▸ **Job**: Work through the listing below and count the lines that hold "validation". Answer with the number alone.

-*-

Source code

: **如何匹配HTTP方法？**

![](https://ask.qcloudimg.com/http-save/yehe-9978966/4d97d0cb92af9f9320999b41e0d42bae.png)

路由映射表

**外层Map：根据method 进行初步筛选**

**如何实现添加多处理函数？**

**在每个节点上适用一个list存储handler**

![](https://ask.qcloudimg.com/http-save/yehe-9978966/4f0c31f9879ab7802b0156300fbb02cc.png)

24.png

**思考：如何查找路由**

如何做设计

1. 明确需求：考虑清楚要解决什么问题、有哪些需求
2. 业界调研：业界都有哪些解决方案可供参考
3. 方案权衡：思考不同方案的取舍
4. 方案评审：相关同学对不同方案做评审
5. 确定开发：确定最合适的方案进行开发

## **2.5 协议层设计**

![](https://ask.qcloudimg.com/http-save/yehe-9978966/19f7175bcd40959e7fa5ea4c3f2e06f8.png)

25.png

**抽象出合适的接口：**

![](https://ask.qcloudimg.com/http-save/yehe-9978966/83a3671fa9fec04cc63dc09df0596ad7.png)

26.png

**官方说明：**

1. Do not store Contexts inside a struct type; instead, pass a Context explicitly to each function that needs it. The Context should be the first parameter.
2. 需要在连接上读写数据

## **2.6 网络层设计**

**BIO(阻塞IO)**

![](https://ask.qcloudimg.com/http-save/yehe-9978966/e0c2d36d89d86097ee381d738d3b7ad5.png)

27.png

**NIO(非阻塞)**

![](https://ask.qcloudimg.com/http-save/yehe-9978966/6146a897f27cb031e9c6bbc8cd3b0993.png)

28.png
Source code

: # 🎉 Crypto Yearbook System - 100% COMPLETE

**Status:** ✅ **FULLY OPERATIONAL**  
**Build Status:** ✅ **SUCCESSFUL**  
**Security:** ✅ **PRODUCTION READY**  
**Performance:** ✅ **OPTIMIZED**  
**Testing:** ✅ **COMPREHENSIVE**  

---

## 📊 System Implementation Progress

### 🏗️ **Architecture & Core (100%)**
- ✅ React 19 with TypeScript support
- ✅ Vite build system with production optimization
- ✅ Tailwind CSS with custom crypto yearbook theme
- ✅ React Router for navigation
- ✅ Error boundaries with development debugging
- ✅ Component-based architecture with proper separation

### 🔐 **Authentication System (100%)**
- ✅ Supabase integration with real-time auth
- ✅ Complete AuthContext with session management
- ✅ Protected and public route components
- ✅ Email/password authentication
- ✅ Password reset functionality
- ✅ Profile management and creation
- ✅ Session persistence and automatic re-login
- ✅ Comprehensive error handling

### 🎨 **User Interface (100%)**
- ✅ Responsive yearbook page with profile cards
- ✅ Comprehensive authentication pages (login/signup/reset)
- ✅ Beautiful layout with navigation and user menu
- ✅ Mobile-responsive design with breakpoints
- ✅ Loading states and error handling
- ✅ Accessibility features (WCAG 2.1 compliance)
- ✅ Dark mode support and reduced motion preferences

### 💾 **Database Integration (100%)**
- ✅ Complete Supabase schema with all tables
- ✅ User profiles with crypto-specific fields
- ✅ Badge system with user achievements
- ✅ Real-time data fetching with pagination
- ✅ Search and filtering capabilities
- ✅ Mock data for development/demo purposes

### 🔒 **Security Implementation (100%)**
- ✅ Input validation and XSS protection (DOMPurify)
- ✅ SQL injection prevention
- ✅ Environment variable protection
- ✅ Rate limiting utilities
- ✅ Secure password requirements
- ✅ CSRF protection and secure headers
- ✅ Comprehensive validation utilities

-*-

▸ **Solved exercise**: 2